> Work item: Reproduce the records below word for word, omitting the pictures.

> Data supplied:
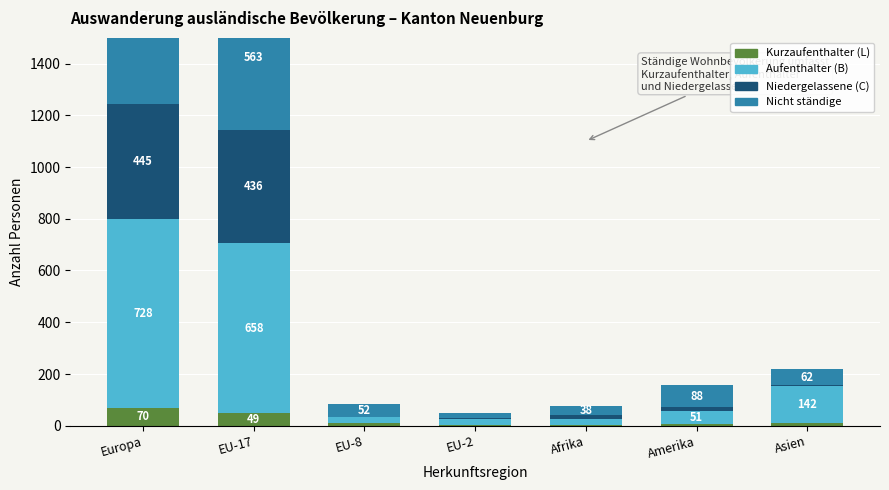

Reading right to left, extract all data points from this chart.

Kurzaufenthalter (L): Asien=10	Amerika=7	Afrika=2	EU-2=2	EU-8=9	EU-17=49	Europa=70
Aufenthalter (B): Asien=142	Amerika=51	Afrika=24	EU-2=25	EU-8=23	EU-17=658	Europa=728
Niedergelassene (C): Asien=5	Amerika=13	Afrika=14	EU-2=1	EU-8=0	EU-17=436	Europa=445
Nicht ständige: Asien=62	Amerika=88	Afrika=38	EU-2=20	EU-8=52	EU-17=563	Europa=679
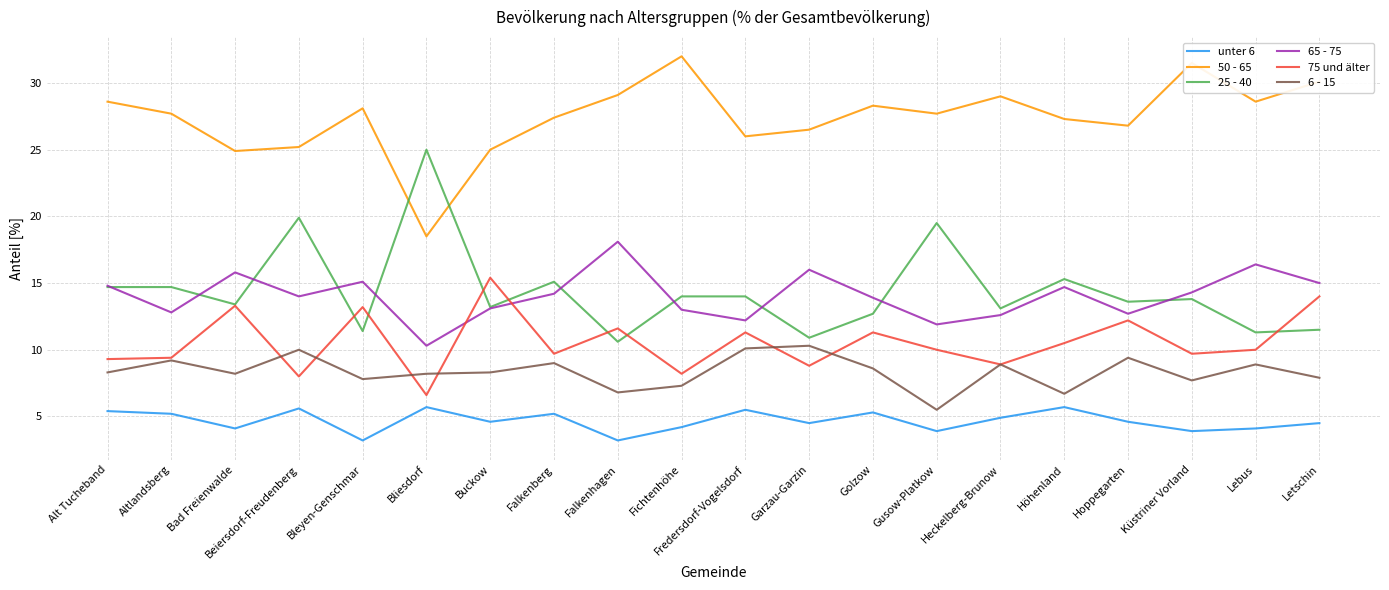

Rank the series by their maximum value, from lowest to highest.

unter 6, 6 - 15, 75 und älter, 65 - 75, 25 - 40, 50 - 65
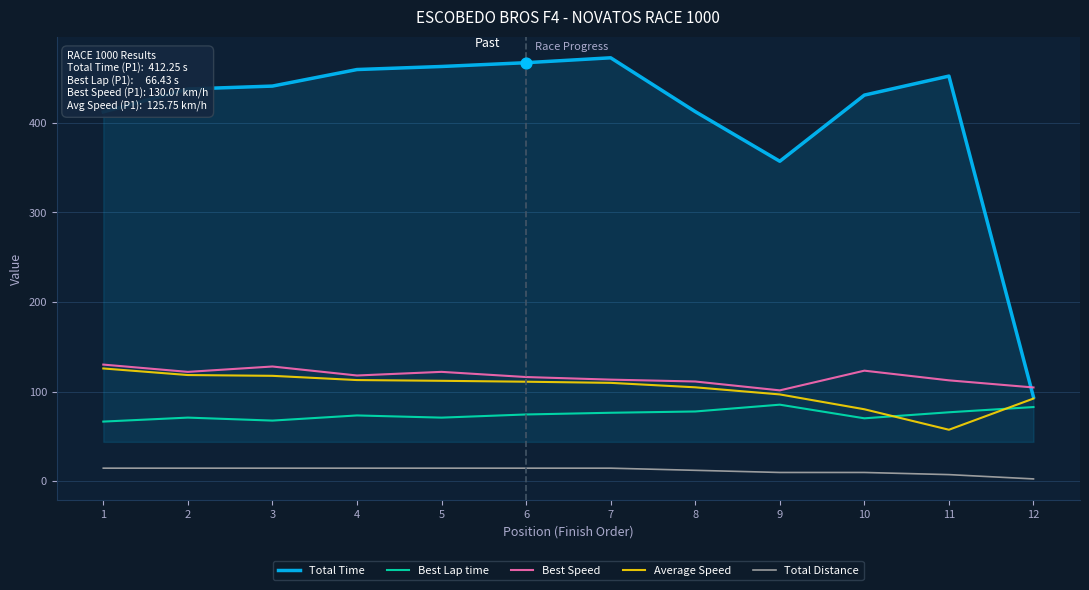

Which series changed the most between 1 and 7?

Total Time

> Your solution:
Reading right to left, extract all data points from this chart.

Kurzaufenthalter (L): Asien=10	Amerika=7	Afrika=2	EU-2=2	EU-8=9	EU-17=49	Europa=70
Aufenthalter (B): Asien=142	Amerika=51	Afrika=24	EU-2=25	EU-8=23	EU-17=658	Europa=728
Niedergelassene (C): Asien=5	Amerika=13	Afrika=14	EU-2=1	EU-8=0	EU-17=436	Europa=445
Nicht ständige: Asien=62	Amerika=88	Afrika=38	EU-2=20	EU-8=52	EU-17=563	Europa=679

Rank the series by their maximum value, from lowest to highest.

unter 6, 6 - 15, 75 und älter, 65 - 75, 25 - 40, 50 - 65

Which series changed the most between 1 and 7?

Total Time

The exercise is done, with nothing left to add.